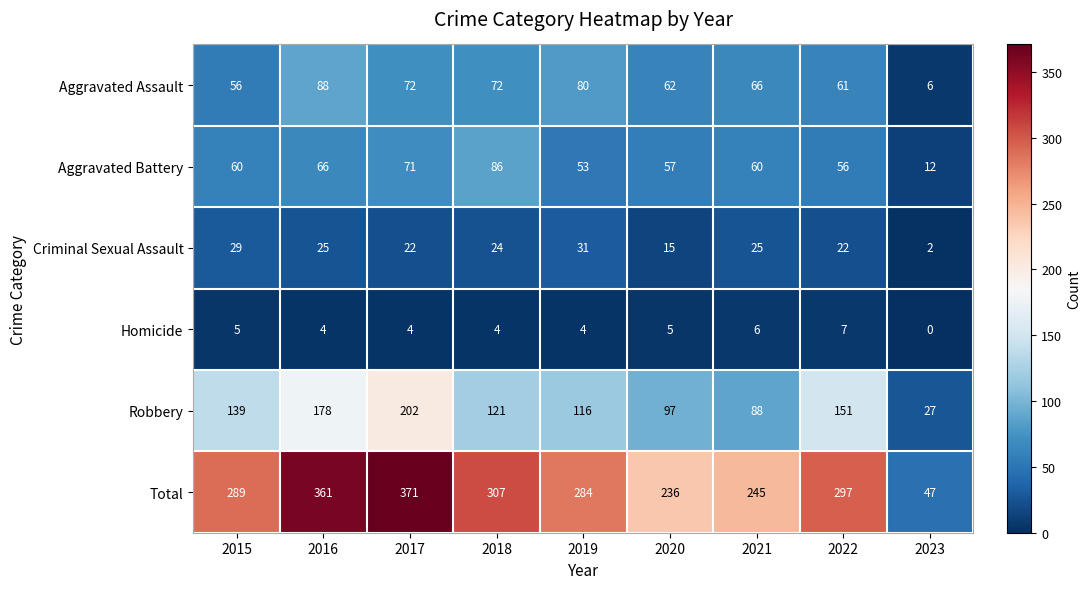

At which category is the sum across all series the highest?

2017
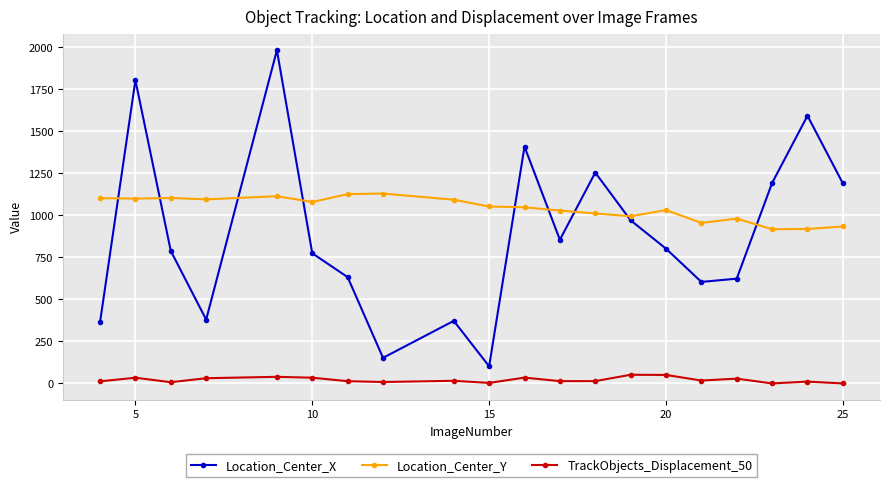

What is the sum of all Location_Center_Y values?

20816.3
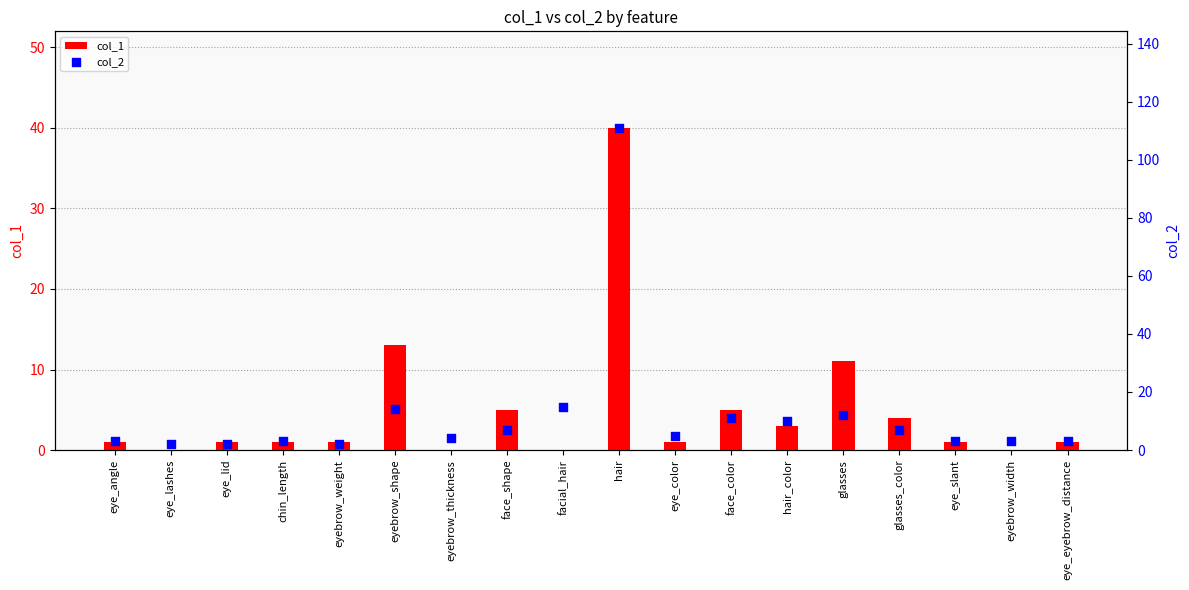

At which category is the sum across all series the highest?

hair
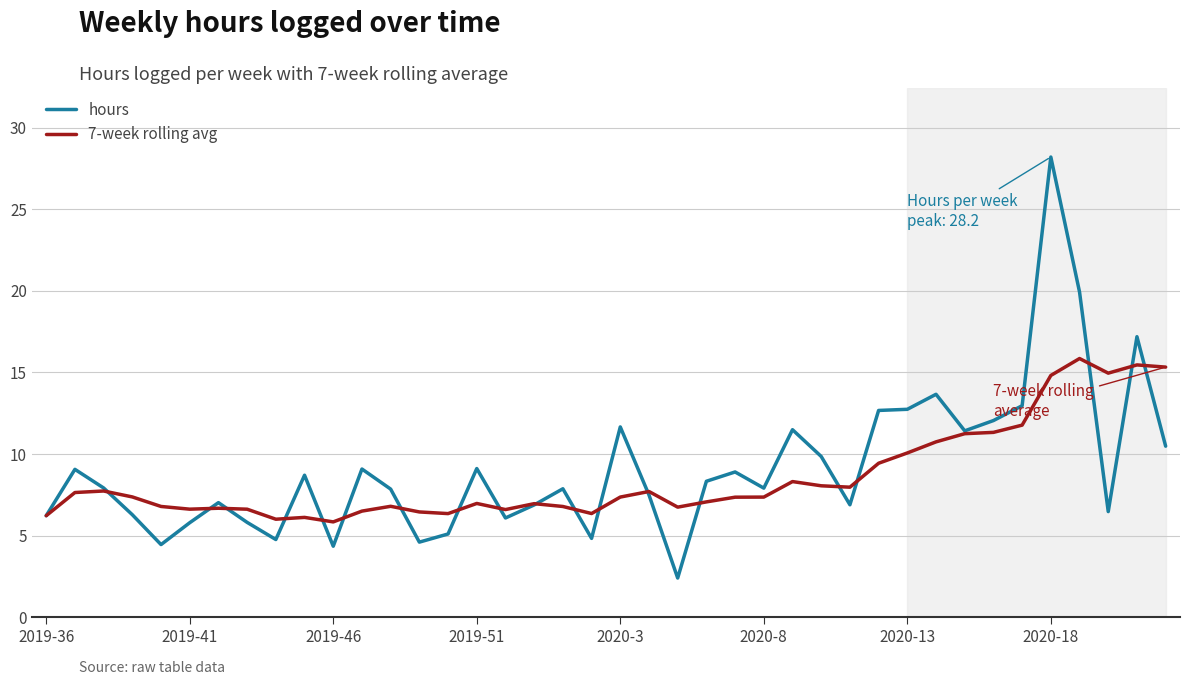

True or false: hours has more than 0 points higher than both neighbors.

True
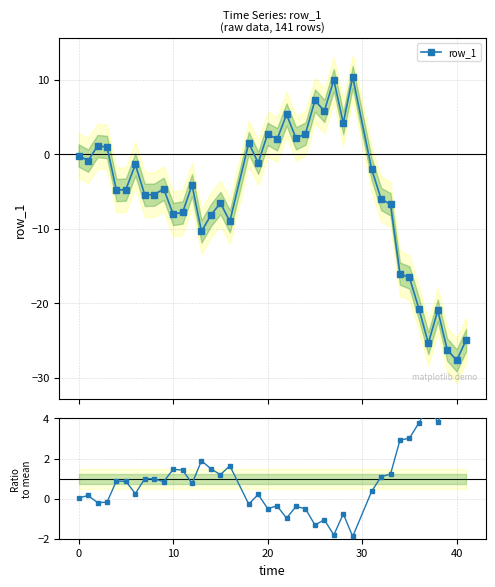

At which label is row_1 closest to -8?

10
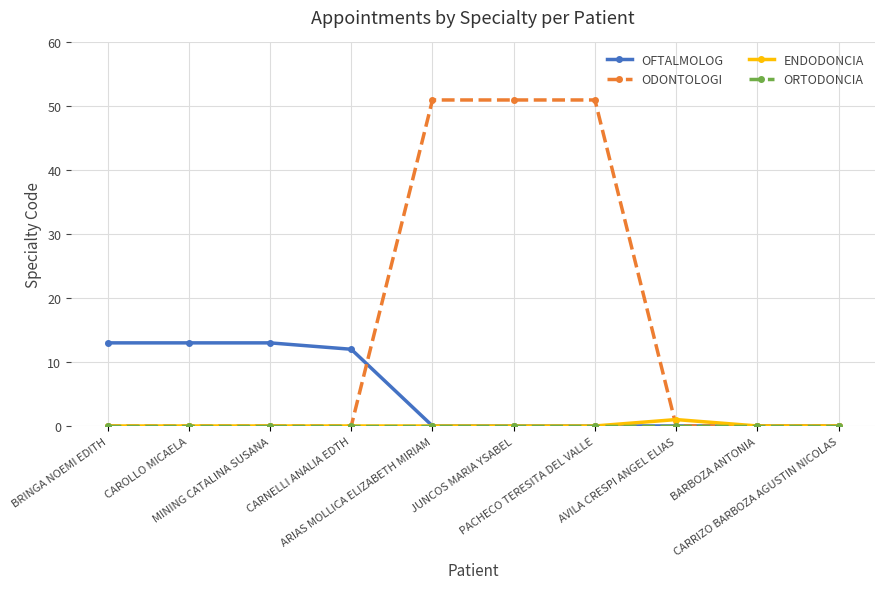

Which series has the widest spread of values?

ODONTOLOGI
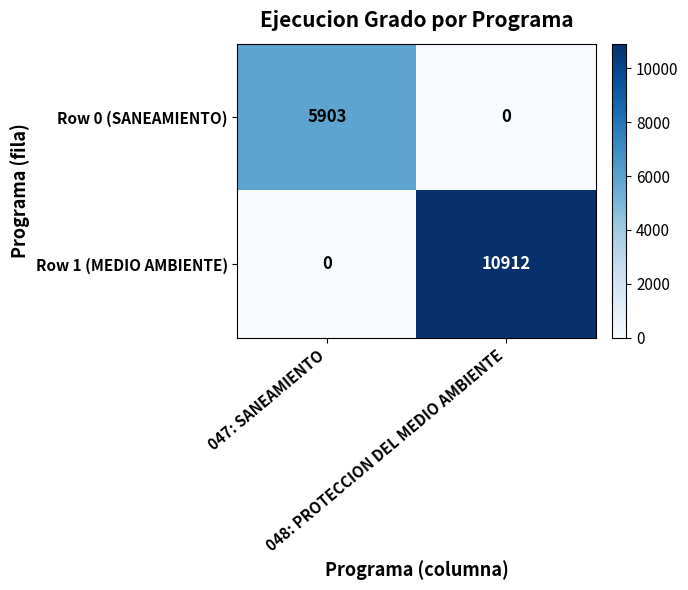

What is the highest value of the Row 1 (MEDIO AMBIENTE) series?

10912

—————

▶ [Goal of the exercise]
Format the listing above as a Markdown table with the columns "No." and "Text", giving one numbered row per line and skipping blank lines. Leave out the picture lines.

▶ [Result for this task]
| No. | Text |
|---|---|
| 1 | At which category is the sum across all series the highest? |
| 2 | 2017 |
| 3 | What is the sum of all Location_Center_Y values? |
| 4 | 20816.3 |
| 5 | At which category is the sum across all series the highest? |
| 6 | hair |
| 7 | True or false: hours has more than 0 points higher than both neighbors. |
| 8 | True |
| 9 | At which label is row_1 closest to -8? |
| 10 | 10 |
| 11 | Which series has the widest spread of values? |
| 12 | ODONTOLOGI |
| 13 | What is the highest value of the Row 1 (MEDIO AMBIENTE) series? |
| 14 | 10912 |